Items listed in a dataset
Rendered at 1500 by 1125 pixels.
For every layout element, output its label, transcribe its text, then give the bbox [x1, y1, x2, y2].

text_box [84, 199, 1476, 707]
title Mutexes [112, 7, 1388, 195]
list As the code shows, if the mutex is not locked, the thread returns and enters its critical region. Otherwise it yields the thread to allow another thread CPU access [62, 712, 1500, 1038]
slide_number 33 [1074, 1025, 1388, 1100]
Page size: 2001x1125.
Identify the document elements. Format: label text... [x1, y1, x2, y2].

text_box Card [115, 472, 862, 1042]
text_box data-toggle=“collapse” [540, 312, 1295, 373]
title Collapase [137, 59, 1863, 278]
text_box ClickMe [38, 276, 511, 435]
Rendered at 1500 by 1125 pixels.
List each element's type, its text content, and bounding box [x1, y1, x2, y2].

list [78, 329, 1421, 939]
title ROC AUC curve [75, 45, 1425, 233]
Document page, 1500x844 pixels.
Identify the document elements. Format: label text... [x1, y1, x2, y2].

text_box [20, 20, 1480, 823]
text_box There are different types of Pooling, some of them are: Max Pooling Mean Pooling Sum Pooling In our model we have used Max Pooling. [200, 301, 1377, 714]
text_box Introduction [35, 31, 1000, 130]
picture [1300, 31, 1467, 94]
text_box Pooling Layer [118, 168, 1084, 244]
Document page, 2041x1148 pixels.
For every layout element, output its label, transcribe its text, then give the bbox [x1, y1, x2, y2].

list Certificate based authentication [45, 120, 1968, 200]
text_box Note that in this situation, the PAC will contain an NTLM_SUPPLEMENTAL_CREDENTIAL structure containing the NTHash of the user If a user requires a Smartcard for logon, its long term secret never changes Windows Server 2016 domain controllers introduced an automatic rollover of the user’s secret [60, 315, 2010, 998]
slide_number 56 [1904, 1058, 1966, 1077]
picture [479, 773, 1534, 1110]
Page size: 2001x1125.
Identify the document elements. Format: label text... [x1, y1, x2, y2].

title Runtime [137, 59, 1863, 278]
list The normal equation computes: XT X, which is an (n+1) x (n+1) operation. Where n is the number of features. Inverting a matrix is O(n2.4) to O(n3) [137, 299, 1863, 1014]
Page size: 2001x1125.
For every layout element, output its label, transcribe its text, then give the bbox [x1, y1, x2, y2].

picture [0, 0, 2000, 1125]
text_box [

Exercise details: Copy each of the records above so that nothing differs from the original.

Task output:
Rendered at 1500 by 1125 pixels.
For every layout element, output its label, transcribe its text, then give the bbox [x1, y1, x2, y2].

text_box [84, 199, 1476, 707]
title Mutexes [112, 7, 1388, 195]
list As the code shows, if the mutex is not locked, the thread returns and enters its critical region. Otherwise it yields the thread to allow another thread CPU access [62, 712, 1500, 1038]
slide_number 33 [1074, 1025, 1388, 1100]
Page size: 2001x1125.
Identify the document elements. Format: label text... [x1, y1, x2, y2].

text_box Card [115, 472, 862, 1042]
text_box data-toggle=“collapse” [540, 312, 1295, 373]
title Collapase [137, 59, 1863, 278]
text_box ClickMe [38, 276, 511, 435]
Rendered at 1500 by 1125 pixels.
List each element's type, its text content, and bounding box [x1, y1, x2, y2].

list [78, 329, 1421, 939]
title ROC AUC curve [75, 45, 1425, 233]
Document page, 1500x844 pixels.
Identify the document elements. Format: label text... [x1, y1, x2, y2].

text_box [20, 20, 1480, 823]
text_box There are different types of Pooling, some of them are: Max Pooling Mean Pooling Sum Pooling In our model we have used Max Pooling. [200, 301, 1377, 714]
text_box Introduction [35, 31, 1000, 130]
picture [1300, 31, 1467, 94]
text_box Pooling Layer [118, 168, 1084, 244]
Document page, 2041x1148 pixels.
For every layout element, output its label, transcribe its text, then give the bbox [x1, y1, x2, y2].

list Certificate based authentication [45, 120, 1968, 200]
text_box Note that in this situation, the PAC will contain an NTLM_SUPPLEMENTAL_CREDENTIAL structure containing the NTHash of the user If a user requires a Smartcard for logon, its long term secret never changes Windows Server 2016 domain controllers introduced an automatic rollover of the user’s secret [60, 315, 2010, 998]
slide_number 56 [1904, 1058, 1966, 1077]
picture [479, 773, 1534, 1110]
Page size: 2001x1125.
Identify the document elements. Format: label text... [x1, y1, x2, y2].

title Runtime [137, 59, 1863, 278]
list The normal equation computes: XT X, which is an (n+1) x (n+1) operation. Where n is the number of features. Inverting a matrix is O(n2.4) to O(n3) [137, 299, 1863, 1014]
Page size: 2001x1125.
For every layout element, output its label, transcribe its text, then give the bbox [x1, y1, x2, y2].

picture [0, 0, 2000, 1125]
text_box [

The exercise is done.